Date of Graduation

5-2017

Document Type

Dissertation

Degree Name

Doctor of Philosophy in Engineering (PhD)

Degree Level

Graduate

Department

Computer Science & Computer Engineering

Advisor

Jia Di

Committee Member

Dale Thompson

Second Committee Member

Pat Parkerson

Third Committee Member

Jingxian Wu

Abstract

There is an increasing demand for dependable and efficient digital circuitry capable of operating in high temperature environments. Extreme temperatures have adverse effects on traditional silicon synchronous systems because of the changes in delay and setup and hold times caused by the variances in each device’s threshold voltage.
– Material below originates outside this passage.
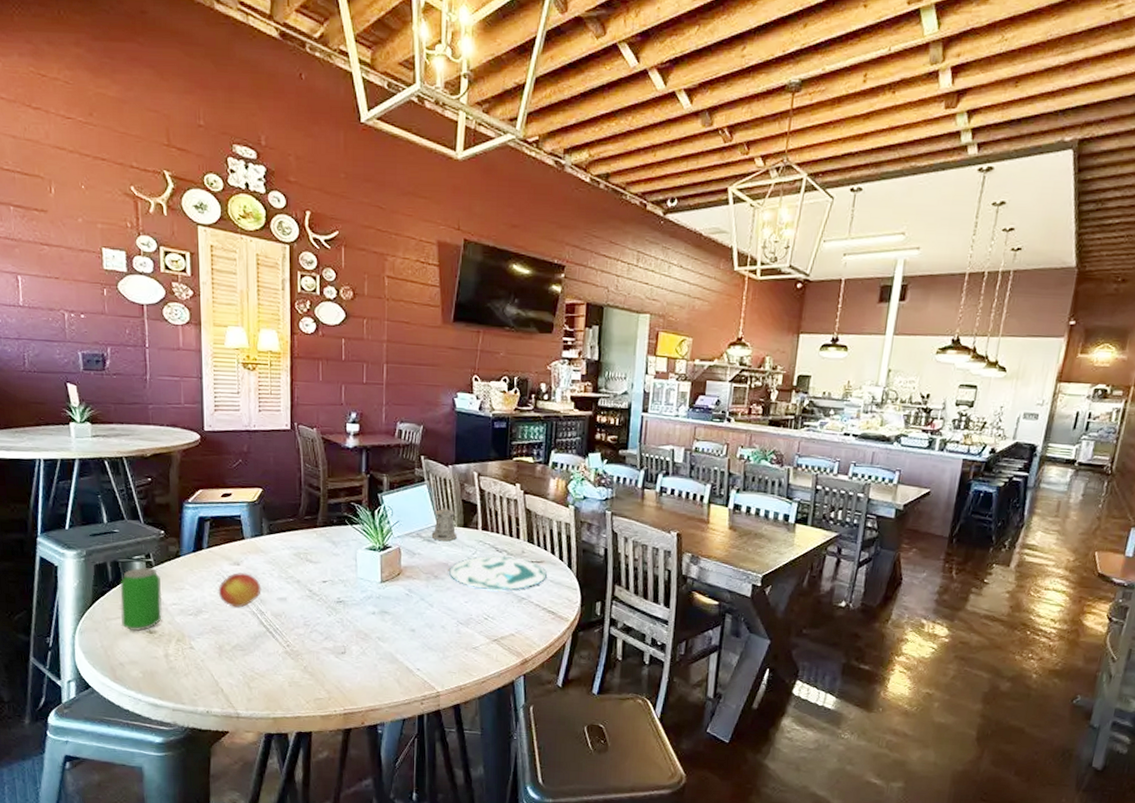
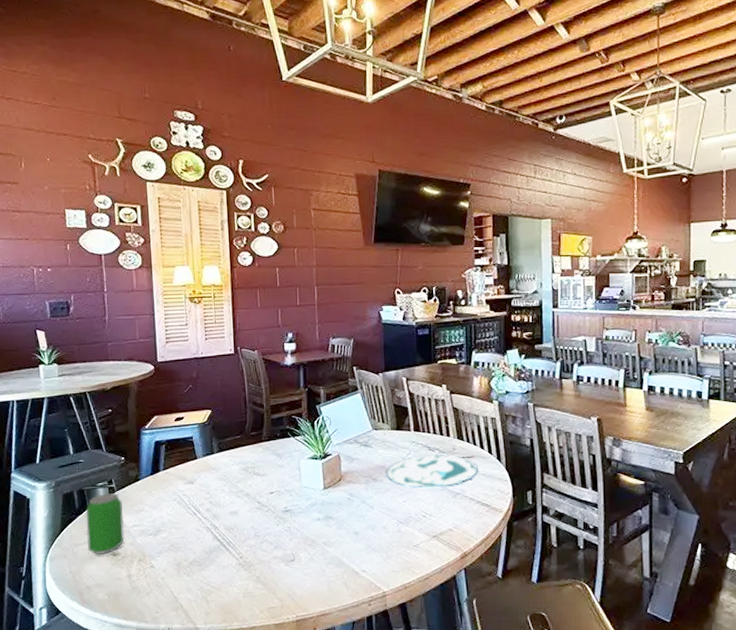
apple: present [218,572,261,608] -> none [174,490,214,524]
pepper shaker: present [431,507,457,542] -> none [367,413,391,445]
This dissertation focuses on the design of the major functionality of an asynchronous 8051 microcontroller in Raytheon’s high temperature Silicon Carbide process, rated for operation over 300ºC. The microcontroller is designed in NULL Convention Logic, for which the traditional bus architecture used for data transfer would consume a large amount of power. To make the design more power efficient, the bus architecture has been replaced with a more complex yet efficient MUX-based data transfer scheme. This change in the design architecture also allows for improved internal data transfer rates leading to an increase in overall circuit performance. Simulation results show that the designed Silicon Carbide microcontroller framework successful executes 8051 ISA instructions. Results from the MUX-based architecture show an overall decrease in power consumption of over two orders of magnitude when compared with its bus architecture counterpart. Also, the increased internal data transfer rates resulted in an overall performance improvement of 22.8%.